The first one is that I’ve been cleaning my overloaded file cabinet, sorting the contents of files from cooking demonstrations and classes done over the last 10-15 years. In doing so, I’ve also stumbled upon several files of family recipes. I have been finding recipes, good healthy ones, long ignored and forgotten. Not all of them were ever part of my top seven, but some of them were.
The second is that my daughter and I spent an afternoon last week preparing dinners for the week. We used recipes from her collection, and the title of several started with “Mom’s ... “ Like the ones in my files, they were recipes I’d forgotten about, as I moved on to ones.
It has made me recognize something important. It’s like the old song says, “make new friends, but keep the old.” In the process of expanding my repertoire to include new recipes and styles of cooking, I have set aside and forgotten others that we used to enjoy – Greek style fillets, pineapple ginger pork, vegan chocolate cake, stew with dumplings.
Here are a few of the old friends that I’m inviting to my kitchen again.
Ginger Maple Salad Dressing
50 mL (1/4 cup) pure maple syrup
50 mL (1/4 cup) apple cider vinegar
22 mL (11/2 tbsp) canola or other neutral-flavoured vegetable oil
7 mL (11/2 tsp) grated fresh ginger root
Whisk ingredients together in a small bowl, or shake in a bottle with a tight cover. Toss with mixed baby salad greens, spinach, or arugula.

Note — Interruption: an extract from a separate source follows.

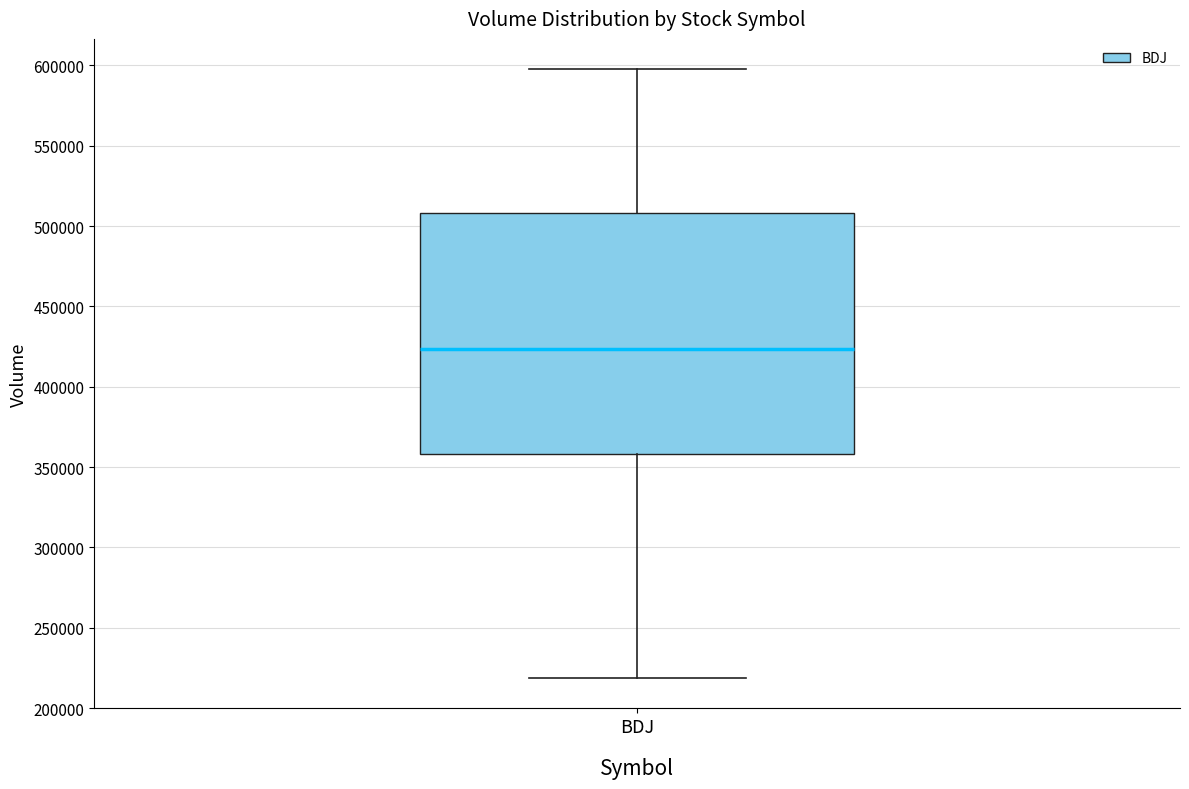

Where does the upper whisker of the box for BDJ end on the y-axis? The values are not printed on the chart, so give them approximately, as read against the axis.

600000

Green Beans with Onions and Almonds
250 g (1/2 lb) green beans, French cut
1 small onion
15 mL (1 tbsp) olive oil
15 mL (1 tbsp) soya sauce
25 mL (2 tbsp) sliced almonds
Toast almonds in dry frying pan over moderate heat until lightly browned and fragrant. Set aside.
Cook green beans in a small amount of boiling water only until tender-crisp, rinse in cold water to prevent further cooking, drain, and set aside. (Omit this step if using frozen French cut beans. They will finish cooking with the onion mixture.)
Halve onion lengthwise and cut into thin crosswise slices. In a frying pan, heat olive oil over medium heat, and cook onions until soft and transparent. Add green beans and soya sauce, increase heat to medium high, and cook until beans are hot and tender.
Spoon into heated serving dish and top with toasted almonds.
The first two steps can be done in advance if desired.
My daughter reminded me that I used to make these cookies when she was a little girl. The recipe came from a decades-old booklet called “Your Money’s Worth in Food,” a government publication that I can tell you little about, since my stained copy lost its cover long ago. It is certainly out of print.
Quick Chocolate Cookies
Adapted from “Your Money’s Worth in Food”
250 mL (1 cup) pastry flour
90 mL (6 tbsp) cocoa
2 mL (1/2 tsp) baking soda
250 mL (1 cup) brown sugar
125 mL (1/2 cup) butter, at room temperature
1 egg, unbeaten
5 mL (1 tsp) vanilla
2 mL (1/2 tsp) almond flavouring, optional
250 mL (1 cup) quick-cooking rolled oats
Preheat oven to 180°C (350°F).
Grease two baking sheets, or line with parchment paper.
In a mixing bowl, sift together flour, cocoa, baking soda and sugar. Add butter, egg, and flavourings. Beat until smooth. Dough will be stiff.
Add rolled oats. Mix thoroughly.
Drop mixture from teaspoons onto baking sheets, and flatten with a fork dipped in cold water.
Bake for 15 minutes.
Let cool about 5 minutes, then lift from baking sheets and cool on a rack.
About 2 1/2 dozen cookies, 2.5 cm (1 inch) in diameter.